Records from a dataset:
--- START ---
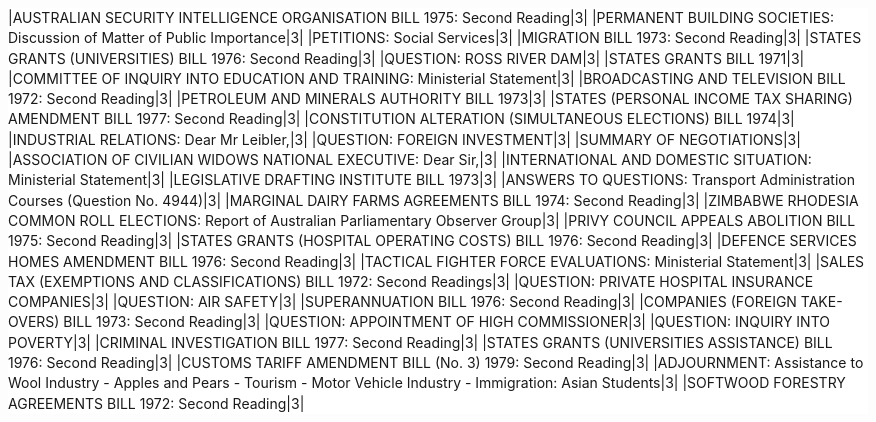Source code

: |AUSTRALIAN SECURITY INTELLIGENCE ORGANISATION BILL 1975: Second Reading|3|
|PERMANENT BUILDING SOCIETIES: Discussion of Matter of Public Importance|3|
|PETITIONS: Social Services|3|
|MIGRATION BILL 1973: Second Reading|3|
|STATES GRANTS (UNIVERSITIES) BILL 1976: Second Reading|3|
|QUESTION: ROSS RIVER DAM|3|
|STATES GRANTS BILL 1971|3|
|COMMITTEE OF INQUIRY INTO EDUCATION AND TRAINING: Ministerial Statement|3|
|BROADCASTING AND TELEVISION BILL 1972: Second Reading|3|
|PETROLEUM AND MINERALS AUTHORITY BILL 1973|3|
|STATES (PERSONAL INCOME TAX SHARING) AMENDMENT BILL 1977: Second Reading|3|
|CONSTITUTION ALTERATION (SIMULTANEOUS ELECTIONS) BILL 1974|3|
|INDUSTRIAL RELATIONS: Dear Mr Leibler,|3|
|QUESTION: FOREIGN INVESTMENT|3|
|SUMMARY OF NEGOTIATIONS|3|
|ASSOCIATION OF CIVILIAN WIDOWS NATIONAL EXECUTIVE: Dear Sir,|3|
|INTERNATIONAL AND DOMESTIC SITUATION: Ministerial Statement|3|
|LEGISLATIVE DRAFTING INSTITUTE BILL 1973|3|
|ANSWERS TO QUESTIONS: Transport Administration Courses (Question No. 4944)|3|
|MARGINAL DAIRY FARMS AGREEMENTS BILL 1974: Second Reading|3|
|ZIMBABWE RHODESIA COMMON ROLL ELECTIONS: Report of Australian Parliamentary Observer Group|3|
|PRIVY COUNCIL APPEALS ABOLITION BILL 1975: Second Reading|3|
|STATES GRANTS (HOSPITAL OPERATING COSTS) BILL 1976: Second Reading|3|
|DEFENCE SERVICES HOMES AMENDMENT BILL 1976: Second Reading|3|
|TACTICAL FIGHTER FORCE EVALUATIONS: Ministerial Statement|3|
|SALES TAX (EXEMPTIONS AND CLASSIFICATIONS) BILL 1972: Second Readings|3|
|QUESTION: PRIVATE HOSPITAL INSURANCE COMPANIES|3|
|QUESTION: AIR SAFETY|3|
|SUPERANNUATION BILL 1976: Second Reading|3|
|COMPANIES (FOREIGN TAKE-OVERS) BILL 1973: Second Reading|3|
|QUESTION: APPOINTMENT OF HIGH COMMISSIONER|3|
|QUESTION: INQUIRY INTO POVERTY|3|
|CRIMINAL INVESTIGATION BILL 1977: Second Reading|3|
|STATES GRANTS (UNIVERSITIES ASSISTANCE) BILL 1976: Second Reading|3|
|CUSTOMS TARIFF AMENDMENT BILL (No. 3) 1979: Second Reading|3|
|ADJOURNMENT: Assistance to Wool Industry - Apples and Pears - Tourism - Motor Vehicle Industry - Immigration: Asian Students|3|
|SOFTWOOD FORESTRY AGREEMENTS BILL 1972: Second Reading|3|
--- END ---
Rewrite the stretch of entries from the line containing "ORGANISATION BILL 1975: Second Reading|3|" through the line containing "(UNIVERSITIES) BILL 1976: Second Reading|3|", changing every "Second Reading" to "Third Reading" and leaving everything else as it is. Give only those lines.

: |AUSTRALIAN SECURITY INTELLIGENCE ORGANISATION BILL 1975: Third Reading|3|
|PERMANENT BUILDING SOCIETIES: Discussion of Matter of Public Importance|3|
|PETITIONS: Social Services|3|
|MIGRATION BILL 1973: Third Reading|3|
|STATES GRANTS (UNIVERSITIES) BILL 1976: Third Reading|3|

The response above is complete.